* Job:
Repeat everything in the listing exactly, except for the images.

· · · · ·

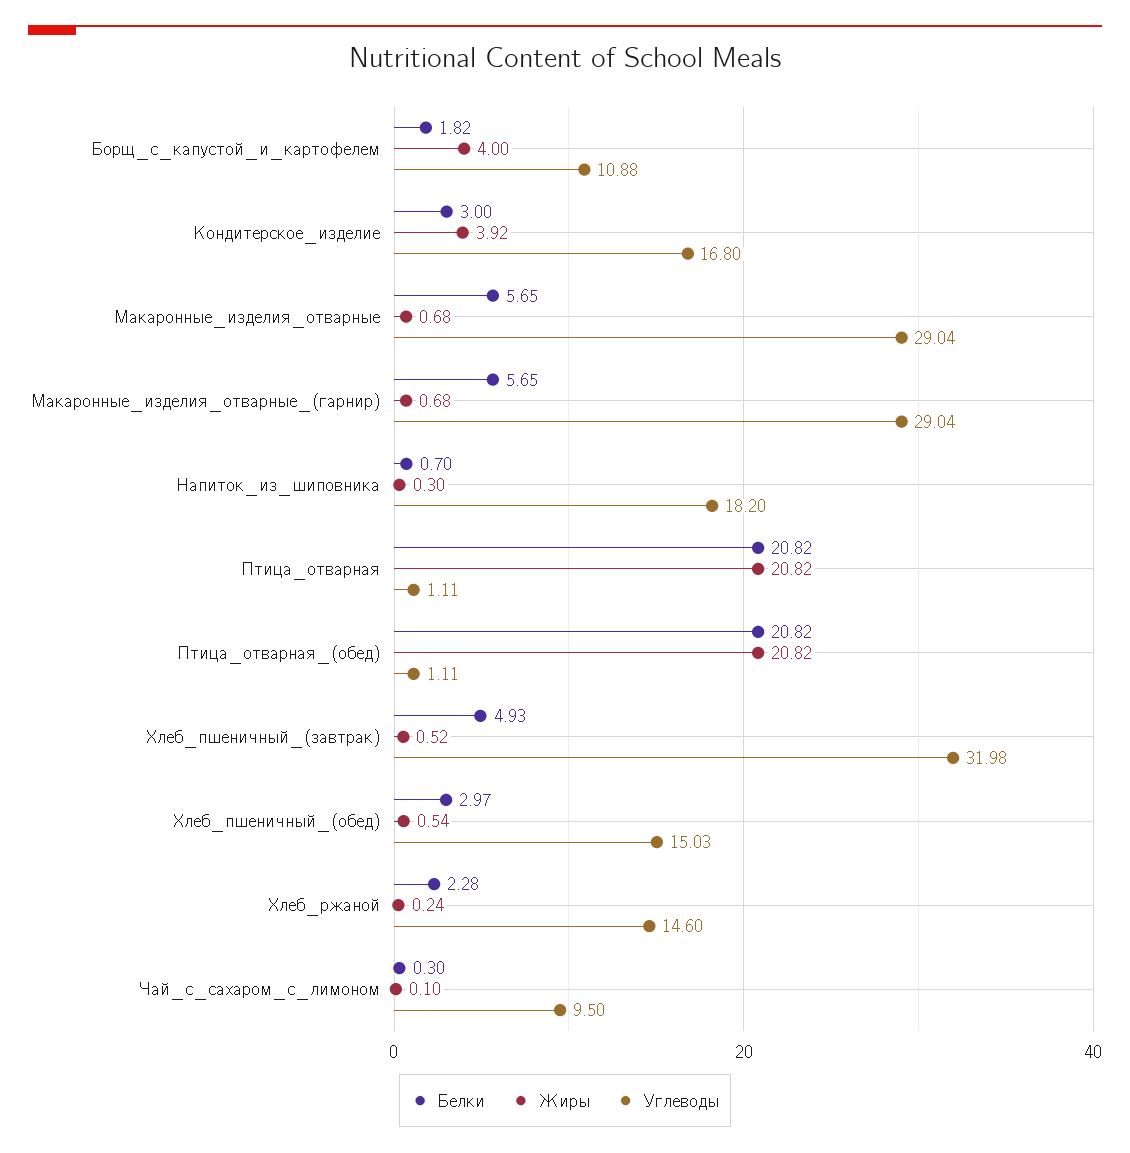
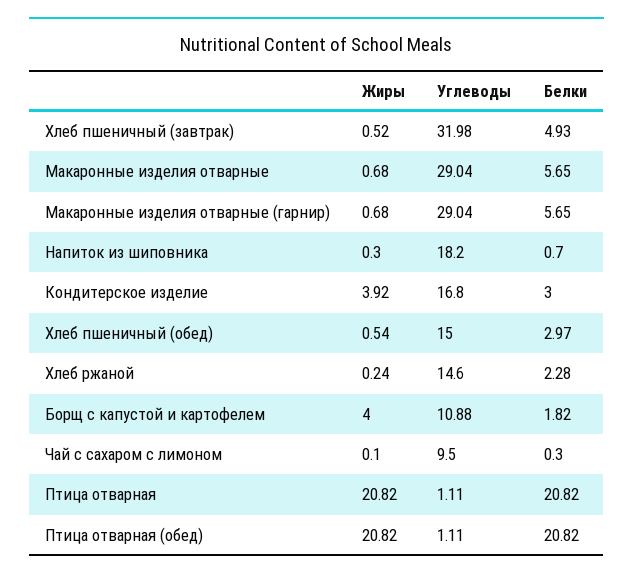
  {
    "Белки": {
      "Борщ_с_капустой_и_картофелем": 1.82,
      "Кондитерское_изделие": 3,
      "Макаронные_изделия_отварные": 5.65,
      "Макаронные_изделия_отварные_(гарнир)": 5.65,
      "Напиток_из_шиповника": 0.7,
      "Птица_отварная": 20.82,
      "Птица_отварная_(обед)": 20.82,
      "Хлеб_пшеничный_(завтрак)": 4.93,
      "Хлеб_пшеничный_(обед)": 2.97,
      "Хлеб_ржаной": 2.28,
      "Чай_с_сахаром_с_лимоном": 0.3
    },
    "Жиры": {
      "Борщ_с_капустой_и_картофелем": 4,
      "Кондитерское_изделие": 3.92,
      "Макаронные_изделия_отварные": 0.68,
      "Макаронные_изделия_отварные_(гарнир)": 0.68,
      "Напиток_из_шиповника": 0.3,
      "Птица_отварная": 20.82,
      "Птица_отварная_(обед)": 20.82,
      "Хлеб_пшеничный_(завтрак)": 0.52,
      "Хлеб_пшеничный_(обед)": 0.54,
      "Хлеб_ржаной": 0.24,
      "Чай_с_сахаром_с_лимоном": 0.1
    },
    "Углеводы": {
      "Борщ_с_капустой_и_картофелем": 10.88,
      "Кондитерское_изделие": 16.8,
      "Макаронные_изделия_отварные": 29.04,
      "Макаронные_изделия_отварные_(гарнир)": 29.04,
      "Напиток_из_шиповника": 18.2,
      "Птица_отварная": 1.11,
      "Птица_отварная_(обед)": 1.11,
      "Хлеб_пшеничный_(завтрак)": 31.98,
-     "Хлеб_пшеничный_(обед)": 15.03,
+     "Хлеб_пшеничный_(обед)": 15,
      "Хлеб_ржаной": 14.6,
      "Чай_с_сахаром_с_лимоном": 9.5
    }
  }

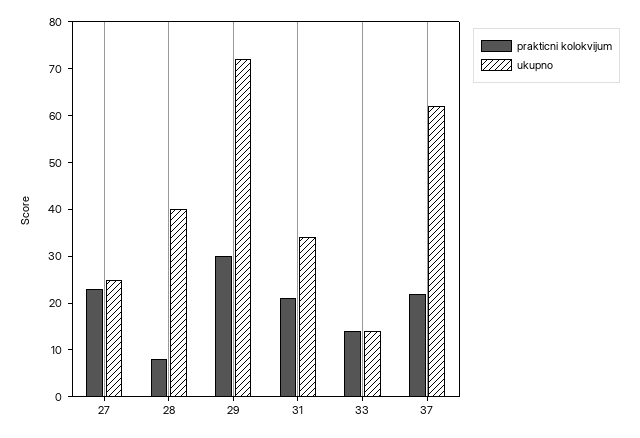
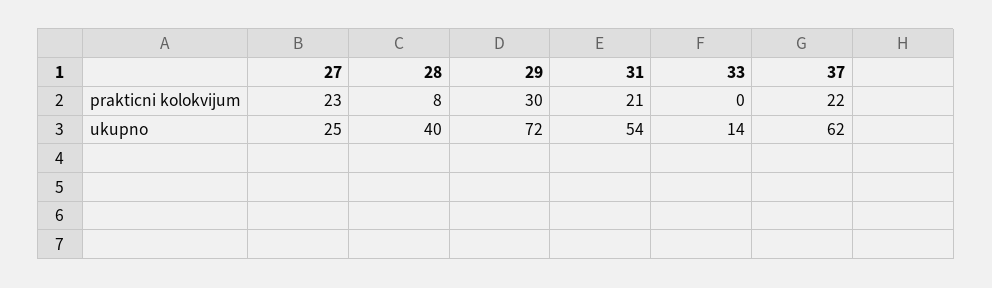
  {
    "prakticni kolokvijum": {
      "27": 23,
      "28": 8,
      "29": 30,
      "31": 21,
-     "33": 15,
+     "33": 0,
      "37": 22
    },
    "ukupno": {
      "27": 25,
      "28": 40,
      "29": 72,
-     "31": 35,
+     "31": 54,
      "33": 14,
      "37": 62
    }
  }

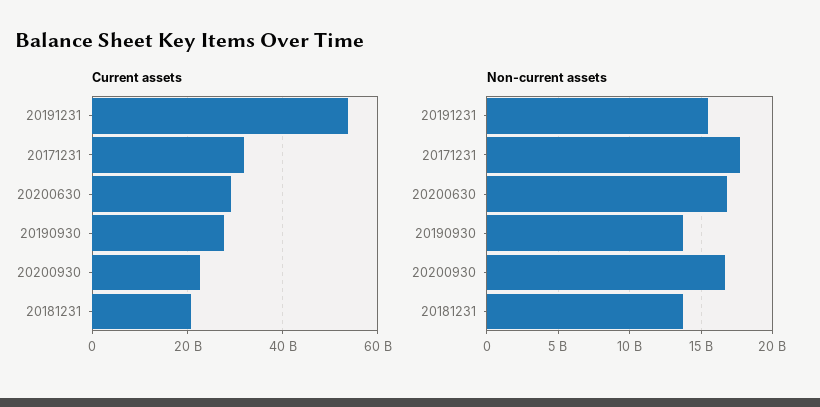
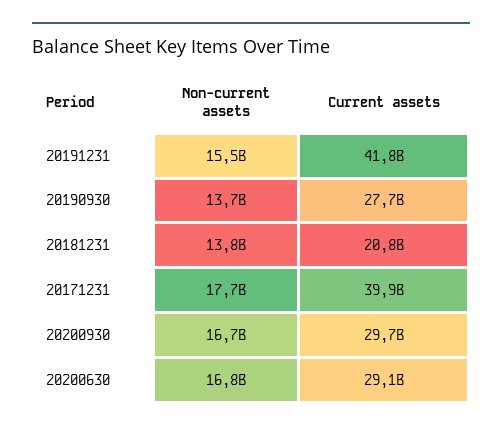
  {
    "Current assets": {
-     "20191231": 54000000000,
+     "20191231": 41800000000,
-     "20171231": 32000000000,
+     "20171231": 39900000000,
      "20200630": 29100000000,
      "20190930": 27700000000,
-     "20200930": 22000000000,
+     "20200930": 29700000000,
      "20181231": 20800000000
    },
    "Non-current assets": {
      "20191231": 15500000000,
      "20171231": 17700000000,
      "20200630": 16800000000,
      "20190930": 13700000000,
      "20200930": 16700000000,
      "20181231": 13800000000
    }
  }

· · · · ·

* Response area:
  {
    "Белки": {
      "Борщ_с_капустой_и_картофелем": 1.82,
      "Кондитерское_изделие": 3,
      "Макаронные_изделия_отварные": 5.65,
      "Макаронные_изделия_отварные_(гарнир)": 5.65,
      "Напиток_из_шиповника": 0.7,
      "Птица_отварная": 20.82,
      "Птица_отварная_(обед)": 20.82,
      "Хлеб_пшеничный_(завтрак)": 4.93,
      "Хлеб_пшеничный_(обед)": 2.97,
      "Хлеб_ржаной": 2.28,
      "Чай_с_сахаром_с_лимоном": 0.3
    },
    "Жиры": {
      "Борщ_с_капустой_и_картофелем": 4,
      "Кондитерское_изделие": 3.92,
      "Макаронные_изделия_отварные": 0.68,
      "Макаронные_изделия_отварные_(гарнир)": 0.68,
      "Напиток_из_шиповника": 0.3,
      "Птица_отварная": 20.82,
      "Птица_отварная_(обед)": 20.82,
      "Хлеб_пшеничный_(завтрак)": 0.52,
      "Хлеб_пшеничный_(обед)": 0.54,
      "Хлеб_ржаной": 0.24,
      "Чай_с_сахаром_с_лимоном": 0.1
    },
    "Углеводы": {
      "Борщ_с_капустой_и_картофелем": 10.88,
      "Кондитерское_изделие": 16.8,
      "Макаронные_изделия_отварные": 29.04,
      "Макаронные_изделия_отварные_(гарнир)": 29.04,
      "Напиток_из_шиповника": 18.2,
      "Птица_отварная": 1.11,
      "Птица_отварная_(обед)": 1.11,
      "Хлеб_пшеничный_(завтрак)": 31.98,
-     "Хлеб_пшеничный_(обед)": 15.03,
+     "Хлеб_пшеничный_(обед)": 15,
      "Хлеб_ржаной": 14.6,
      "Чай_с_сахаром_с_лимоном": 9.5
    }
  }

  {
    "prakticni kolokvijum": {
      "27": 23,
      "28": 8,
      "29": 30,
      "31": 21,
-     "33": 15,
+     "33": 0,
      "37": 22
    },
    "ukupno": {
      "27": 25,
      "28": 40,
      "29": 72,
-     "31": 35,
+     "31": 54,
      "33": 14,
      "37": 62
    }
  }

  {
    "Current assets": {
-     "20191231": 54000000000,
+     "20191231": 41800000000,
-     "20171231": 32000000000,
+     "20171231": 39900000000,
      "20200630": 29100000000,
      "20190930": 27700000000,
-     "20200930": 22000000000,
+     "20200930": 29700000000,
      "20181231": 20800000000
    },
    "Non-current assets": {
      "20191231": 15500000000,
      "20171231": 17700000000,
      "20200630": 16800000000,
      "20190930": 13700000000,
      "20200930": 16700000000,
      "20181231": 13800000000
    }
  }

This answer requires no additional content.